Dokument:

※ ※ ※

Mein Lied schreitet dem Ende entgegen, das seines Anfangs würdig ist. Enden soll es, wie es begonnen hat: mit dem Lob des Allmächtigen und dem Lob der Könige, die Gott am nächsten stehen, die über Krieg und Frieden entscheiden. So wie wir mit dem Allmächtigen und der Macht des Himmels begonnen haben, so soll das Ende unseres Liedes seinen Anfang widerspiegeln und wieder zum Allmächtigen zurückkehren.

Die Sonne, die Ernährerin alles Lebendigen, erntet die ersten Ähren, wenn sie sich erhebt, ihre Strahlen sind wie mächtige Hände, die die Ernte einsammeln, die Strahlen, die ihre Hände sind, sammeln die wohlriechendsten Essenzen der Pflanzen ein. Genauso müssen wir nun, da wir beim Allmächtigen begonnen und den Überfluß seiner Weisheit empfangen haben, um die überhimmlischen Pflanzen unserer Seelen zu nähren, noch einmal an den Anfang zurück, und den Lobpreis anstimmen, durch den er jeden Setzling bewässert, den wir pflanzen.

Zu Gott also, dem vollkommen Reinen, dem Vater unserer Seelen, sollen aufsteigen die Lobgesänge tausender und abertausender Stimmen, selbst dann, wenn wir unwürdig sind, ihn zu preisen, weil unsere Rede seinem Wesen nicht gerecht wird: die Neugeborenen können keine Hymnen singen, die ihrem Vater gerecht würden, aber wenn sie ihm soviel Verehrung zuteil werden lassen, wie sie können, dann wird ihnen ihre Unvollkommenheit verziehen. Ja, diese Unvollkommenheit gereicht ihm zum Ruhm, denn er ist größer als seine Kinder, und Anfang, Mitte und Ende unseres Lobpreises rühmen seine grenzenlose Macht und Erhabenheit.

Es liegt in unserer Natur, Gott zu preisen, da wir in gewisser Weise seine Nachfahren sind, aber wir müssen auch um Vergebung bitten, auch wenn die Gewährung dieser Bitte zum größten Teil ihr selbst vorauseilt. Ein Vater kann die neugeborenen Kinder nicht von sich stoßen, nur weil sie kraftlos sind, im Gegenteil, er freut sich darüber, wenn sie beginnen, ihn zu erkennen: so verhält es sich auch mit der Erkenntnis des Alls, das allem die Lebenskraft zuteil werden läßt, und mit dem Lob Gottes, das wir nicht anstimmen könnten, hätte Gott es uns nicht eingeflößt.

※ ※ ※

Datenauszug:
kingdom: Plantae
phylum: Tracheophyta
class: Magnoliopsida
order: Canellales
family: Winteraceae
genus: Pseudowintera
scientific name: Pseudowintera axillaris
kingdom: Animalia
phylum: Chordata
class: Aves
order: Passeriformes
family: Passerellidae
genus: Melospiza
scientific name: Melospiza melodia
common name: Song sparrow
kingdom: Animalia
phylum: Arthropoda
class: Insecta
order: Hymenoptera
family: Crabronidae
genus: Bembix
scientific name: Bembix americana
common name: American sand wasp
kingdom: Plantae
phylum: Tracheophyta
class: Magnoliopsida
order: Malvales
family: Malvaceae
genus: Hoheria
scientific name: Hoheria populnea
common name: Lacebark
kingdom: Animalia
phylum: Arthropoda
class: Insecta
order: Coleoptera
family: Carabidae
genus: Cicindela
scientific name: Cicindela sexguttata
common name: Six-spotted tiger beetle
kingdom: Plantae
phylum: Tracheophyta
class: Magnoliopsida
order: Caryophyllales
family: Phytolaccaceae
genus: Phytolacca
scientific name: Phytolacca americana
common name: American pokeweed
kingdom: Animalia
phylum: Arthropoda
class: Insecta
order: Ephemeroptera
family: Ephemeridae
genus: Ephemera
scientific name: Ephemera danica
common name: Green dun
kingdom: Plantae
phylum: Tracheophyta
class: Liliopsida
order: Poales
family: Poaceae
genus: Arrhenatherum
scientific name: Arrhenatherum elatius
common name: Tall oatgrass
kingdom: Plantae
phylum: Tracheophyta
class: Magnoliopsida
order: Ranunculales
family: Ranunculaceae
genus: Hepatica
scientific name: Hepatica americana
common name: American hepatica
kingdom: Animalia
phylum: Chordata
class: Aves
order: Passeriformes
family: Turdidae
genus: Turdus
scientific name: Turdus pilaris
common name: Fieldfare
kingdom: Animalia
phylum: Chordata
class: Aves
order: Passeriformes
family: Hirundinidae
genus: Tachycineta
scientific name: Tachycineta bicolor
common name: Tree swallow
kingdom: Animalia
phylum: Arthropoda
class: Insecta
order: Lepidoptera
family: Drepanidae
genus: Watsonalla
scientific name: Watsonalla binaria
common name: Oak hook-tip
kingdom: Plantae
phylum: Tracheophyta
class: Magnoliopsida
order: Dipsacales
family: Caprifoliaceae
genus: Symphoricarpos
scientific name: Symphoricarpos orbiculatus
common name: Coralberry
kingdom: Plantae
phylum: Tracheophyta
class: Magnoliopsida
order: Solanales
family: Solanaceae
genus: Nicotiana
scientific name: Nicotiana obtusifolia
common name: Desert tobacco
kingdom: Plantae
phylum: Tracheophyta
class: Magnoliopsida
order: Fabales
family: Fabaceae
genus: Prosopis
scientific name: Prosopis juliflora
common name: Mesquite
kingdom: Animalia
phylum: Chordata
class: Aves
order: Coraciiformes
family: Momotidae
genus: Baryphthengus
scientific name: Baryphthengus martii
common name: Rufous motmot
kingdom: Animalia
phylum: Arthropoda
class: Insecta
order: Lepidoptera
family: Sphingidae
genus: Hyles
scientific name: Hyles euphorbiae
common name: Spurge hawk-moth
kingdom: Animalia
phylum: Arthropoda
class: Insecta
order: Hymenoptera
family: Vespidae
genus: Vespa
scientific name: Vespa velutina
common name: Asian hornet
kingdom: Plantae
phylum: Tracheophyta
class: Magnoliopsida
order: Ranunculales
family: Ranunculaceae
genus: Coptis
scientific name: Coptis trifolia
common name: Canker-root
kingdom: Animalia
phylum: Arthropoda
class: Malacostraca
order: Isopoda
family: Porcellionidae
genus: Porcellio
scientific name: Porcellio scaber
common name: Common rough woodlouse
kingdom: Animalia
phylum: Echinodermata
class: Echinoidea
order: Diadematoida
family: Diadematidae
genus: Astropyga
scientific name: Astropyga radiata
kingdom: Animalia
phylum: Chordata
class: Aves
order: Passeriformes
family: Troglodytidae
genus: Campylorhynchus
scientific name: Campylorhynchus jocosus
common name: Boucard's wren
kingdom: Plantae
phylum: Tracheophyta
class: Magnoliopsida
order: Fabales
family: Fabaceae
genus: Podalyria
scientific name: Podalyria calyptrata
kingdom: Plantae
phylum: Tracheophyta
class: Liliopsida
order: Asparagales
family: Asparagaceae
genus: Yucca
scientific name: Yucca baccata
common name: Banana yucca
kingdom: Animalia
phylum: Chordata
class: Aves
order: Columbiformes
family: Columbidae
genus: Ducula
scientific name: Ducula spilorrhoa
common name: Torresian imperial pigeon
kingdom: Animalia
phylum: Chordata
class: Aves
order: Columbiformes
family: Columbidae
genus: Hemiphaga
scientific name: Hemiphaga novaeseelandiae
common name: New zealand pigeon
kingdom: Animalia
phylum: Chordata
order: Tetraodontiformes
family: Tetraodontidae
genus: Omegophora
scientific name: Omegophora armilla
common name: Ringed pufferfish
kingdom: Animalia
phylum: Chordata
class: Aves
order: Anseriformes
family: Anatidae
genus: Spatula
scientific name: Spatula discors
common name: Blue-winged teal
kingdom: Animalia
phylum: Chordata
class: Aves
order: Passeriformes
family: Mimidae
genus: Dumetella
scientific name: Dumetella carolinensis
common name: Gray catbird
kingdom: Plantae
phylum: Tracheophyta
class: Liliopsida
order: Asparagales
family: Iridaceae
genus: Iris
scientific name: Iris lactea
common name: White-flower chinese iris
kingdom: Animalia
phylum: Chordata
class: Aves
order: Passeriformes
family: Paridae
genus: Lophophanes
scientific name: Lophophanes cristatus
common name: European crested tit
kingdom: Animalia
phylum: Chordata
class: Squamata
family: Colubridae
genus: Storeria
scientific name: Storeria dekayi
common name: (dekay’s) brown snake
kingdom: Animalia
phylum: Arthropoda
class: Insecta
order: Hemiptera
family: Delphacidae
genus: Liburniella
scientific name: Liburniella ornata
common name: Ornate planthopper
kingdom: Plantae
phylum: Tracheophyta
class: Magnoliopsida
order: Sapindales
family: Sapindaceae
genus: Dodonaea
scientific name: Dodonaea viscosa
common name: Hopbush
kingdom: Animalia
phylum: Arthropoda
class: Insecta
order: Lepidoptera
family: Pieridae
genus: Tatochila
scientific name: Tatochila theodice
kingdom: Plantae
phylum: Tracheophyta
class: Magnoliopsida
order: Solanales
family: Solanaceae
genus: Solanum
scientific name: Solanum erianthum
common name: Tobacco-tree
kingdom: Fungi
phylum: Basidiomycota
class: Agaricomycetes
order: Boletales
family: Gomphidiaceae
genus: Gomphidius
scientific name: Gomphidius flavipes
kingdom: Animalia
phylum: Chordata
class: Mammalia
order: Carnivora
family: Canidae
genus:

※ ※ ※

Aufgabe: Schreibe den Text über das Lob des Allmächtigen im Anschluss an seinen letzten Satz weiter. Die Zeilen spielen hier keine Rolle.

Lösung:
Gott, der gut ist und in ewigem Glanz erstrahlt, der immerzu das Gewand seiner Erhabenheit trägt, der unsterblich ist, der die Unendlichkeit in sich trägt, die sein Wesen ausmacht, der immerzu seine Lebensfülle durch den Kosmos strömen läßt und alles auf Erden belebt und uns mit der Verheißung erfüllt, die in unserem heilsamen Lobgesang ertönt.

Dort oben sind die Dinge nicht voneinander getrennt, dort oben gibt es keinen Streit. Alle Wesen denken einen Gedanken, alle besitzen dieselbe Voraussicht, alle besitzen einen Geist: den Geist des Vaters. Ein Wille wirkt in ihnen und der Zauber, der sie zusammenschließt, ist die Liebe, dieselbe Liebe, die in allen Dingen als Harmonie erscheint.

Daher laßt uns Gott preisen und laßt uns herabsteigen zu jenen, die ihr Herrschaftszeichen von ihm erhalten haben. Mit den irdischen Königen haben wir begonnen und die Übung, die wir dabei erworben haben, befähigte uns dazu, Lobgesänge und Hymnen auf den Allmächtigen anzustimmen. So müssen wir mit Gott beginnen und uns darin üben und nicht aufhören uns darin zu üben, mit Gott im Einklang zu stehen. Das Ziel soll sein, dass wir sowohl Gott verehren als auch die Könige preisen können, die sein Abbild auf Erden sind.

Wir müssen ihnen auch Dank entgegenbringen für den Wohlstand, den wir dem von ihnen gestifteten Frieden verdanken. Eines Königs Tugend – wohl denn, allein schon sein Name – bürgt für den Frieden. Denn König heißt er wegen der Leichtigkeit, mit der er seinen Fuß über jede andere Macht hinwegsetzt, weil er die Herrschaft über das Wort besitzt, das Frieden zu stiften vermag, und weil er dazu geboren ist, durch seinen Namen, das Unterpfand des Friedens, kriegerische Völker zu befrieden. Oft schon hat allein der Name eines Königs die Feinde zur Rückkehr bewogen. Selbst die Bildnisse von Königen wurden für vom Sturm Umhergetriebene zu einem Hafen des Friedens. Schon der Anblick seines Abbildes hat schnellen Sieg gebracht und wenn es unbeschädigt an seinem erhabenen Ort steht, dann schützt es jene, die bei ihm Zuflucht suchen.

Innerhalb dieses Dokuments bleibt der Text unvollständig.